Il collegamento è facile. Questa presa di posizione si scontra con la prima legge della robotica teorizzata nei romanzi di Isaac Asimov: “Un robot non può recar danno a un essere umano né può permettere che, a causa del suo mancato intervento, un essere umano riceva danno”. La riflessione che c’è dietro però è più complessa. Ne abbiamo parlato con Fabio Fossa, docente di etica per la tecnologia del Politecnico di Milano.

Inizio obbligatorio. Stiamo già infrangendo le leggi di Asimov?

Le leggi di Asimov sono pensate per robot autonomi, capaci di prendere delle decisioni. Si tratta di una tecnologia che noi non abbiamo, almeno non ancora. Noi abbiamo sistemi che si muovono seguendo delle istruzioni, a volte più dettagliate, a volte meno. Nel caso dei robot di San Francisco parliamo di un contesto di dipendenza totale. Si muovono solo con un operatore esterno.

Una delle critiche più citate sui robot di San Francisco è che questo potrebbe essere solo l’inizio.

Il tema dell’escalation è fondamentale, e così anche quel processo che si chiama slippery slope, collina scivolosa. Partiamo da una base che sembra innocua e poi si arriva velocemente a una condizione che al punto di partenza definiremmo inaccettabile. La condizione dell’escalation è reale.

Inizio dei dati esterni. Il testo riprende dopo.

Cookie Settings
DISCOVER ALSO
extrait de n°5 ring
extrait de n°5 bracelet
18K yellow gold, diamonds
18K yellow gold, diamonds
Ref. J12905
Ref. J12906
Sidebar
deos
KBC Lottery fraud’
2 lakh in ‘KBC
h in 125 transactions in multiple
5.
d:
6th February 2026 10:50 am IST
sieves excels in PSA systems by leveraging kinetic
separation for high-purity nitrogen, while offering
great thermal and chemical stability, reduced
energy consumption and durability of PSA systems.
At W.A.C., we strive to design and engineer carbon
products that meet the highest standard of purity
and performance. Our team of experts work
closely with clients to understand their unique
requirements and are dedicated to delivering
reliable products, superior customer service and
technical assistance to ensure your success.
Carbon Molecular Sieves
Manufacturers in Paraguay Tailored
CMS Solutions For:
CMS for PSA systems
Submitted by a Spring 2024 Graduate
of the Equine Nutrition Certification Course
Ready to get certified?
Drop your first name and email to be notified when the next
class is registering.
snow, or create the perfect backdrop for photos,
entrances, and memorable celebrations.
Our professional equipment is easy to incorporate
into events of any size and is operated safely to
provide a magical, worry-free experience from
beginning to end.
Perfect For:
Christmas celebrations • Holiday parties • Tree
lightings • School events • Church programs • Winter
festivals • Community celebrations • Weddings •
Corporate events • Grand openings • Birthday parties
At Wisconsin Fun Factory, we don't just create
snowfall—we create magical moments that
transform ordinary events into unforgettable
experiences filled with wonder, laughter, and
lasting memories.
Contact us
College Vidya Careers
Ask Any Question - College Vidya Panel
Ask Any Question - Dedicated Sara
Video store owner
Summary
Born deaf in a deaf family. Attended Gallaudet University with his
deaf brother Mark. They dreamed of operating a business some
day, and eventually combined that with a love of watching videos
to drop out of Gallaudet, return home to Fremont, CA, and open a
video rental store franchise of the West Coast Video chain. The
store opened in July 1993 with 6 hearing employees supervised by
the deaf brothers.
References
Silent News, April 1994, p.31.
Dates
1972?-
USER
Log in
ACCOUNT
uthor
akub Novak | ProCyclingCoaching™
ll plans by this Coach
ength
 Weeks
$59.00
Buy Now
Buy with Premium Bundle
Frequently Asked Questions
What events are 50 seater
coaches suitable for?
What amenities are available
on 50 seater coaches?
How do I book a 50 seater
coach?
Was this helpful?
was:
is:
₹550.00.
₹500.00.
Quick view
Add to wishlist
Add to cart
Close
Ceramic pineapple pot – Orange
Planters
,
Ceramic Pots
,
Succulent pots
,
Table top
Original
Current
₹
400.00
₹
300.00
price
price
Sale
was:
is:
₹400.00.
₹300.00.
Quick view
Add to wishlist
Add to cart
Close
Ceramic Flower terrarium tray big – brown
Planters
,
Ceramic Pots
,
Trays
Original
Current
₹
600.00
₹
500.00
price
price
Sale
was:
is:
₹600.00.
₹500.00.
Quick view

Cosa cambia tra un robot in grado di uccidere e un agente che ha lo stesso ruolo?

Se vengono introdotti robot in grado di uccidere, allora aumenta la distanza tra chi prende la decisione di uccidere e chi la esegue. Questa distanza ha benefici in termini sicurezza: non esponi un soggetto umano al rischio di essere ferito o ucciso.

E non dovrebbe essere meno pericoloso per le forze dell’ordine?

Certo, per un poliziotto è meno pericoloso. Ma poi manca un soggetto sul campo che sia empatico, allenato e istruito per evitare di utilizzare la forza in modo letale. Un’opzione che dovrebbe essere scelta solo quando non ci sono altre soluzioni.

I robot killer possono cambiare il lavoro della polizia?

Spesso pensiamo che avere determinati strumenti a disposizione non ha poi un impatto su quello che facciamo. Pensiamo che un robot capace di esercitare una forza letale sia solo un altro strumento che la polizia ha a disposizione. Non è così, gli strumenti che abbiamo in mano cambiano anche il modo in cui prendiamo le nostre decisioni.

In che modo?

Facciamo anche un altro passaggio. Come mai questi robot sono stati concepiti solo come forza letale? Perché non hanno anche sistemi che possono aiutarci a dissuadere un aggressore? Questo ci insegna molto sulla nostra relazione con i robot e su cosa vogliamo da loro.

Negli ultimi anni l’Unione europea si sta mostrando uno dei pochi organi politici capaci di regolare il mercato. Riuscirà a frenare l’avanzata dei robot killer?

In Europa abbiamo un approccio più cauto, che alcuni percepiscono come un ostacolo allo sviluppo ma permette di mettere i valori culturali al centro del progresso tecnologico. È molto diverso da quello della Silicon Valley dove invece l’importante è fare e non importano le conseguenze.